* **Assignment**: Only lines containing the string "parameter" belong in the answer; find them in the records and copy them.

(Saved data entries)
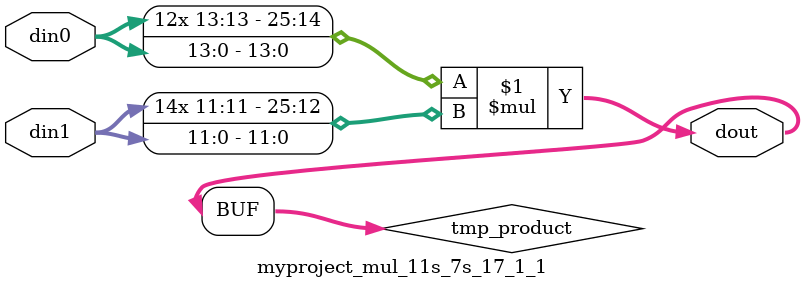
<source format=v>

`timescale 1 ns / 1 ps

 module myproject_mul_11s_7s_17_1_1(din0, din1, dout);
parameter ID = 1;
parameter NUM_STAGE = 0;
parameter din0_WIDTH = 14;
parameter din1_WIDTH = 12;
parameter dout_WIDTH = 26;

input [din0_WIDTH - 1 : 0] din0; 
input [din1_WIDTH - 1 : 0] din1; 
output [dout_WIDTH - 1 : 0] dout;

wire signed [dout_WIDTH - 1 : 0] tmp_product;



























assign tmp_product = $signed(din0) * $signed(din1);








assign dout = tmp_product;





















endmodule

</source>
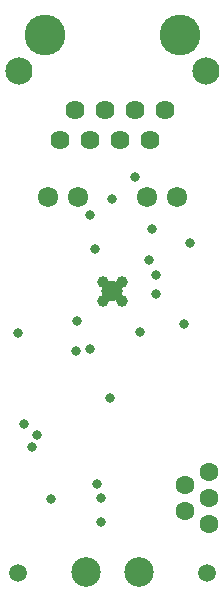
<source format=gbs>
%FSTAX23Y23*%
%MOIN*%
%SFA1B1*%

%IPPOS*%
%ADD33C,0.059181*%
%ADD34C,0.098551*%
%ADD35C,0.070992*%
%ADD36C,0.039496*%
%ADD37C,0.063118*%
%ADD38C,0.067842*%
%ADD39C,0.063905*%
%ADD40C,0.090677*%
%ADD41C,0.135952*%
%ADD42C,0.031622*%
%LNwol_pcb-1*%
%LPD*%
G54D33*
X00708Y00086D03*
X00078D03*
G54D34*
X00482Y00088D03*
X00305D03*
G54D35*
X00393Y01023D03*
G54D36*
X00425Y00992D03*
Y01055D03*
X00362D03*
Y00992D03*
G54D37*
X00637Y00377D03*
Y00291D03*
X00716Y00421D03*
Y00334D03*
Y00248D03*
G54D38*
X00608Y01338D03*
X00508D03*
X00278D03*
X00178D03*
G54D39*
X00218Y01528D03*
X00268Y01628D03*
X00318Y01528D03*
X00368Y01628D03*
X00418Y01528D03*
X00468Y01628D03*
X00518Y01528D03*
X00568Y01628D03*
G54D40*
X00704Y01758D03*
X00082D03*
G54D41*
X00168Y01878D03*
X00618D03*
G54D42*
X00275Y00925D03*
X00098Y00582D03*
X00125Y00503D03*
X00653Y01185D03*
X00141Y00543D03*
X00633Y00913D03*
X00342Y00381D03*
X00385Y00669D03*
X00078Y00885D03*
X00271Y00826D03*
X00484Y00889D03*
X00515Y01129D03*
X00539Y01078D03*
X00318Y0083D03*
Y01279D03*
X00393Y0133D03*
X00527Y01232D03*
X00468Y01405D03*
X00334Y01165D03*
X00188Y0033D03*
X00539Y01013D03*
X00354Y00334D03*
Y00255D03*
M02*
</source>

* **Task solution**:
parameter ID = 1;
parameter NUM_STAGE = 0;
parameter din0_WIDTH = 14;
parameter din1_WIDTH = 12;
parameter dout_WIDTH = 26;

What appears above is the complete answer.